═════ Extrahierter Text

Heutige Nutzergenerationen sind mit Internetwerkzeugen wie Suchmaschinen, Web-Blogs, Foren und sozialen Netzwerkdiensten bestens vertraut. Die Erwartung der Nutzer, einen Bibliothekskatalog ebenso einfach und intuitiv wie diese Dienste bedienen zu können, ist nachvollziehbar. Das exzellente Relevanz-Ranking von Google liefert auch bei einfachen Stichwortsuchen relevante Treffer, ohne dass man sich mit kategorisierten Suchfeldern und Boole'schen Operatoren herumschlagen muss. Herkömmliche elektronische Bibliothekskataloge bieten zwar eine Fülle an untereinander verlinkten formalen und sachlichen Metadaten, aber die Aufbereitung für Recherche und Präsentation ist oft ungenügend. Die wenigsten Nutzer haben die Erfahrung und Kompetenz, ihre Recherche gemäß den komplizierten Regelwerken der formalen und inhaltlichen Erschließung zu strukturieren. Bei der Trefferanzeige erwarten die Nutzer, relevante Ergebnisse am Anfang der Liste vorzufinden. Passende Treffer auf den Folgeseiten werden häufig übersehen.1

Eine alphabetische Sortierung nach Verfasser- und Sachtitelschriften ist bestenfalls für spezielle Fragestellungen verwendbar, für größere Treffermengen ist sie ungeeignet. Auch die chronologische Sortierung nach Publikationsjahr kann nur Retrievalspezialisten einen zuverlässigen Überblick über die neueste Literatur eines Themengebietes bieten.

Das sogenannte Relevanz-Ranking (folgend Ranking genannt) basiert auf der bestmöglichen Analyse der Treffersätze nach festgelegten Kriterien, die sich nicht nur auf die reinen Metadaten des Titels beziehen müssen: Denkbar ist beispielsweise eine Einbeziehung der „Popularität“ (Anzahl besitzender Bibliotheken, Auswertung der Ausleihstatistik), der „Verfügbarkeit“ (Medium online verfügbar, entleihbar, per Fernleihe entleihbar) oder der „Bewertung“ (Empfehlungen aus Bewertungsdiensten von Amazon, LibraryThing u.a.). Auch die Berücksichtigung eines vom Nutzer vorgegebenen Profils zu Fachgebiet, Themenschwerpunkt, Erscheinungszeitraum, Materialart oder Sprache ist sinnvoll.

══════════

> Übungsaufgaben:
[1] Beantworte anhand des Textes über Relevanz-Ranking in Bibliothekskatalogen:
(a) Welche Sortierung ist für größere Treffermengen ungeeignet?
(b) Was passiert häufig mit passenden Treffern auf den Folgeseiten?
(c) Welche Beispiele nennt der Text für die „Verfügbarkeit“?
[2] Gib einen Abschnitt des Textes über Relevanz-Ranking wörtlich wieder. Setze bei den Worten „Eine alphabetische Sortierung“ ein und höre nach den Worten „eines Themengebietes bieten.“ auf.

═════ Gespeicherte Einträge

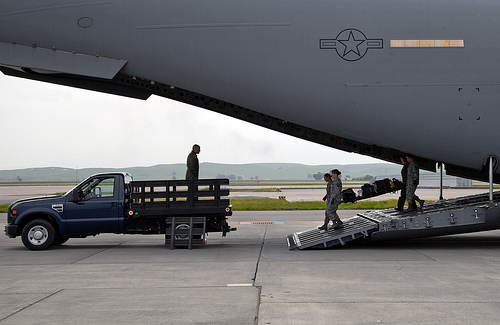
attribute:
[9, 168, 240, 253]
truck — black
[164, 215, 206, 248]
item — wooden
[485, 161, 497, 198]
pole — silver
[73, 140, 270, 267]
truck — blue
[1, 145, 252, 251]
truck — blue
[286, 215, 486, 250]
airplane ramp — silver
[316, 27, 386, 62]
emblem — black 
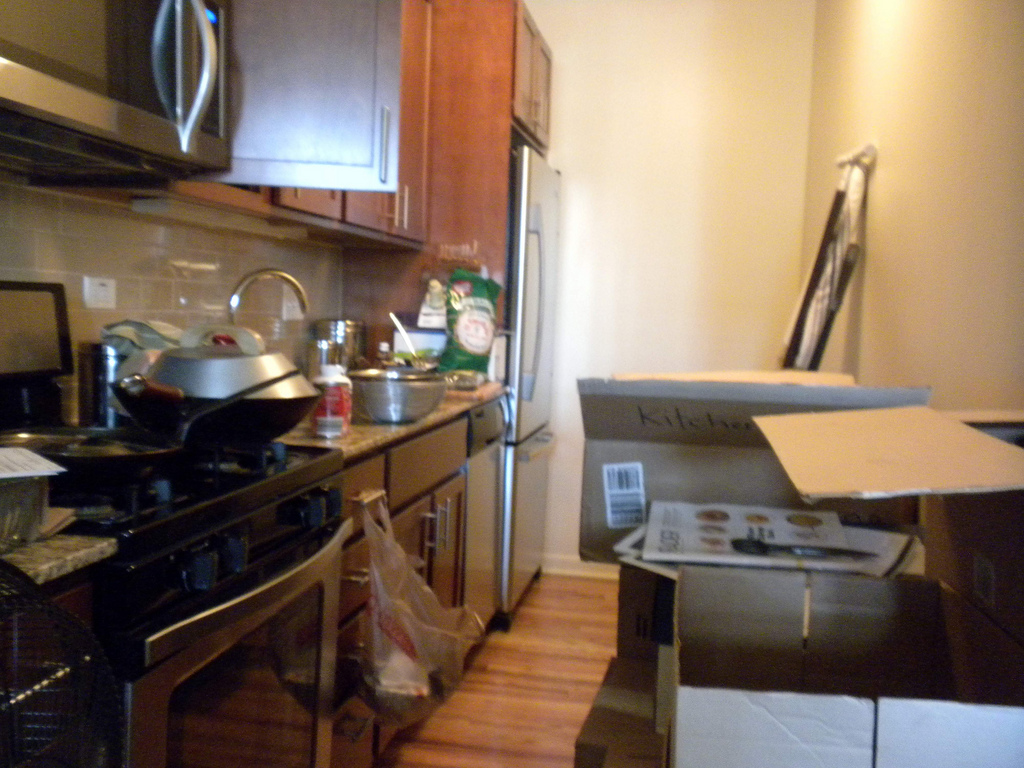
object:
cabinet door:
[187, 0, 400, 196]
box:
[578, 370, 932, 566]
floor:
[377, 557, 670, 767]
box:
[611, 501, 939, 699]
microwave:
[0, 0, 233, 178]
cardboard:
[896, 423, 957, 470]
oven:
[0, 425, 345, 768]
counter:
[273, 366, 509, 461]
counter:
[0, 534, 120, 593]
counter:
[573, 652, 671, 768]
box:
[663, 406, 1024, 768]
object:
[781, 144, 872, 372]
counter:
[655, 638, 679, 734]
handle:
[425, 497, 452, 557]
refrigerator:
[466, 144, 562, 633]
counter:
[575, 343, 1022, 580]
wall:
[800, 0, 1021, 412]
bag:
[359, 490, 487, 727]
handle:
[139, 518, 358, 669]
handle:
[173, 0, 249, 157]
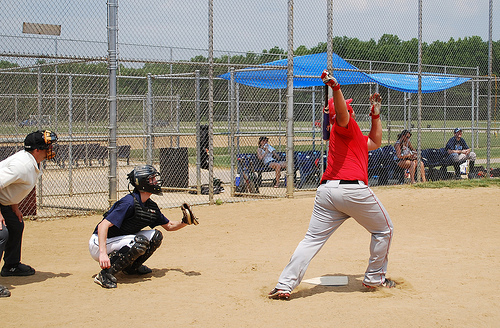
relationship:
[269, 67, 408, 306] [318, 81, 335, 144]
man using bat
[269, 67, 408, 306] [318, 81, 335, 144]
man has bat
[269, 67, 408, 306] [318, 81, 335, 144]
man with bat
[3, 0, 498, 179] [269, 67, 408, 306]
fence beside man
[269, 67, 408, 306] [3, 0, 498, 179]
man beside fence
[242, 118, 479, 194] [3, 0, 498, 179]
people behind fence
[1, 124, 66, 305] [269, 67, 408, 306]
umpire behind man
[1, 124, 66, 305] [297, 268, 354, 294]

══════════

> Antworten je Aufgabe:
[1]
(a) Die alphabetische Sortierung nach Verfasser- und Sachtitelschriften.
(b) Sie werden häufig übersehen.
(c) Medium online verfügbar, entleihbar, per Fernleihe entleihbar.

[2]
Eine alphabetische Sortierung nach Verfasser- und Sachtitelschriften ist bestenfalls für spezielle Fragestellungen verwendbar, für größere Treffermengen ist sie ungeeignet. Auch die chronologische Sortierung nach Publikationsjahr kann nur Retrievalspezialisten einen zuverlässigen Überblick über die neueste Literatur eines Themengebietes bieten.